:: TASK PROMPT ::
Continue the piece on UK gender pay gap reporting, picking up right after its final sentence.

:: TEXT SEGMENT ::
--

GPG reporting – what UK needs to do

The Fawcett Society and the Kings’ College Global Institute for Women’s Leadership have just published an interesting report comparing the UK to nine other countries in the practice of gender pay gap reporting. My impression has been that the legislation requiring companies with over 250 employees to produce a range of data on GPG was a big step forwards. I still think that; for one thing it’s enabled people like ShareAction‘s AGM activists to ask probing questions of corporate behaviour – and their intentions for the future. Pushing the Paula Principle I’ve been able to put questions about career trajectories, as well as just pay gaps.

There are some quite serious weaknesses which emerge clearly once the British legislation is set alongside comparable laws of other countries. One was already well known: there is no obligation on employers to say anything on what they intend to do as a result of the information. Only the Austrians are like us in not requiring an action plan to be produced. Many companies do produce plans, but there is no requirement and that weakens the impact of the legislation.

--

:: SUPPLIED DATA ::

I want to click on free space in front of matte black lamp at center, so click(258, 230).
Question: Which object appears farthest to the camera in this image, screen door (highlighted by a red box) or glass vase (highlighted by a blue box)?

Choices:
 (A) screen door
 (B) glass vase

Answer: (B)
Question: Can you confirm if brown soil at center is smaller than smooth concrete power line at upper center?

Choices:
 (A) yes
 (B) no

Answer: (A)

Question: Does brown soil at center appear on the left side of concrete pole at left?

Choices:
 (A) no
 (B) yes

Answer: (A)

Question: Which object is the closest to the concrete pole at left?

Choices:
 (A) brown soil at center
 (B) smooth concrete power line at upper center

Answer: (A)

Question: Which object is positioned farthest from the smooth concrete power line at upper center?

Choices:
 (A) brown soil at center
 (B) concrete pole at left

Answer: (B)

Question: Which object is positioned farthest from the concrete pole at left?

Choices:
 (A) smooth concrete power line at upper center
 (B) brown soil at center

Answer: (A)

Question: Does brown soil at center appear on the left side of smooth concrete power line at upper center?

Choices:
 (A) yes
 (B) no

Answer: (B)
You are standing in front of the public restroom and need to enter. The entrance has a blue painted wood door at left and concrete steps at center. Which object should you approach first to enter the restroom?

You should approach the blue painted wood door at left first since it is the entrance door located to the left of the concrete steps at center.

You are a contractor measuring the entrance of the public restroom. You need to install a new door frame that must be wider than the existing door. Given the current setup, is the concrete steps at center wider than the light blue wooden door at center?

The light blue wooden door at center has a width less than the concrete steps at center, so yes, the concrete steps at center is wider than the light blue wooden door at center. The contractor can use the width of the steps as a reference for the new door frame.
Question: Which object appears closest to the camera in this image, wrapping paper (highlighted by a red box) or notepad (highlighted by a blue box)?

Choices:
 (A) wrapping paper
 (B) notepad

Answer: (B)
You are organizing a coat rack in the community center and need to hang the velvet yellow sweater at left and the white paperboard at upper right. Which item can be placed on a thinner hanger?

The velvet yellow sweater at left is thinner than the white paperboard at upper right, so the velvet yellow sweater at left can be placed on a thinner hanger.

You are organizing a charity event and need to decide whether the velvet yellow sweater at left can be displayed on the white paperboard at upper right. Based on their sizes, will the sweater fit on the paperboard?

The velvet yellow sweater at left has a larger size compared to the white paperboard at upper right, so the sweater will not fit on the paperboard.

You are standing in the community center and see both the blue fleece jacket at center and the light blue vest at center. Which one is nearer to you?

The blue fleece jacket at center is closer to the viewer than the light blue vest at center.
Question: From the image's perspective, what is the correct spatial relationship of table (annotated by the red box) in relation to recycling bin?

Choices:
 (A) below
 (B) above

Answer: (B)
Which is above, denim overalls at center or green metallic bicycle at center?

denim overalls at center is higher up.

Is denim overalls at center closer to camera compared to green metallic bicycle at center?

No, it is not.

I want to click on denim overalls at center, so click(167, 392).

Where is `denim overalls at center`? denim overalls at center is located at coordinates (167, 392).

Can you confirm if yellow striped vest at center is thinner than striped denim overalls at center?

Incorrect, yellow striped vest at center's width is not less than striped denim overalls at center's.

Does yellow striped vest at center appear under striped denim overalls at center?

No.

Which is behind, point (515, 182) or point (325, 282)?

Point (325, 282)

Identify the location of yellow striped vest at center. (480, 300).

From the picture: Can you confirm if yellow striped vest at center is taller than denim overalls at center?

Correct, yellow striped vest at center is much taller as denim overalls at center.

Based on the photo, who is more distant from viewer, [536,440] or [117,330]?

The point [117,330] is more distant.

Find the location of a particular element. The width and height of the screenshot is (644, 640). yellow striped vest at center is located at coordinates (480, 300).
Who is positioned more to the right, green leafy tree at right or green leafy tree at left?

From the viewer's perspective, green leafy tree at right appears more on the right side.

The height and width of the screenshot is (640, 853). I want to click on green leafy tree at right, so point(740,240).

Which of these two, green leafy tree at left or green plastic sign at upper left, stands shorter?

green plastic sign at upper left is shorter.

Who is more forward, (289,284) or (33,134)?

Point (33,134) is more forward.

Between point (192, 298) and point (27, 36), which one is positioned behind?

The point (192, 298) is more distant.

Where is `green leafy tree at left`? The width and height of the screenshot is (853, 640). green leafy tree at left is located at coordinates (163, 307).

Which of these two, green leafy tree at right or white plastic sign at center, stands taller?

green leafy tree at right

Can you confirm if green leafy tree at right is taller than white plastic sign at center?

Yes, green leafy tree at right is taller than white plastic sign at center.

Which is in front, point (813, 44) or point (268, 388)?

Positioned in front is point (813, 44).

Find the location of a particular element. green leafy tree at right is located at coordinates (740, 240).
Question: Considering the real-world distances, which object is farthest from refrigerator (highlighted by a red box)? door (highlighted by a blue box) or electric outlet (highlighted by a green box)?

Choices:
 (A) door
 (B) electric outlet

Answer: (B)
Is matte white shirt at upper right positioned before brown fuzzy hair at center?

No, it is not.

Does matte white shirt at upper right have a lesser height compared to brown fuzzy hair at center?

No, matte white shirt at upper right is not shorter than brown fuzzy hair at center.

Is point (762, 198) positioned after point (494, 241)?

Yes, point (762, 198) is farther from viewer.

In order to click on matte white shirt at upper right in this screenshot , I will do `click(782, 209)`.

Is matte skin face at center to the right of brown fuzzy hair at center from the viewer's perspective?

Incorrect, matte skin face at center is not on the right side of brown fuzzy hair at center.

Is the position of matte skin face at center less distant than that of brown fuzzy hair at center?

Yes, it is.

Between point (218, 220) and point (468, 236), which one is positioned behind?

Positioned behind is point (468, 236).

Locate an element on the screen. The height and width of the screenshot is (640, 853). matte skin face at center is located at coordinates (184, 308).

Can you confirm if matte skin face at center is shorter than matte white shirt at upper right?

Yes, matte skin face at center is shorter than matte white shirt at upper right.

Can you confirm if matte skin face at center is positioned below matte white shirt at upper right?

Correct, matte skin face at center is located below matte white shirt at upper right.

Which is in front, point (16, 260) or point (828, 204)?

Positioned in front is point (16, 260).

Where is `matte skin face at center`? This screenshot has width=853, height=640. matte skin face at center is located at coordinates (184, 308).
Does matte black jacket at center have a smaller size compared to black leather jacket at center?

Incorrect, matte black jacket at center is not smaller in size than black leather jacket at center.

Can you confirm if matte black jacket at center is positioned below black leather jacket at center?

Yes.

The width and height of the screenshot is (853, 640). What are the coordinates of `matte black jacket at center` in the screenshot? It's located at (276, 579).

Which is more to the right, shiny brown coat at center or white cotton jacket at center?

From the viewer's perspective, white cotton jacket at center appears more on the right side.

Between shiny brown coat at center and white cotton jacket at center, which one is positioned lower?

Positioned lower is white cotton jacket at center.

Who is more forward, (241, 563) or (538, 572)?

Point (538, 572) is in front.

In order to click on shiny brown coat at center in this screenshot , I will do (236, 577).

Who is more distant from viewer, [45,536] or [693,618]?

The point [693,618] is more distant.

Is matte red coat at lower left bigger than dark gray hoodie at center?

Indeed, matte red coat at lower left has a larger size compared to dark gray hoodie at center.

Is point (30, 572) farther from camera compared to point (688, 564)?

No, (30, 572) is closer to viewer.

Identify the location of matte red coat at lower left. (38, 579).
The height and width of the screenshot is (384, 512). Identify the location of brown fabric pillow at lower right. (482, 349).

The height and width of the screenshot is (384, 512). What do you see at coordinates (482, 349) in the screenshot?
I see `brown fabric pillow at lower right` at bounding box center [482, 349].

--

:: REPLY TO THE EXERCISE ::
A plan is only valuable if it actually leads to some change in behaviour. But the fact that the information has to be produced on an annual basis means that progress can be regularly checked, and made public. This is where ShareAction and other activists come in. The environmental movement has alerted people to the impact that even small investors can make if they get their act together.

Two other results from the Fawcett/GIWL report are notable. On the negative side the UK exclusion of organisations with less than 250 employees allows many to escape the net (the limit is just 10 in Sweden). On the positive, UK companies do show very high levels of reporting – they are an obedient lot when it comes to providing the information. it’s the move to action that is needed.

Covid has set back progress on the proper valuation of women’s competences. Better GPG reporting can make a serious contribution to offsetting this.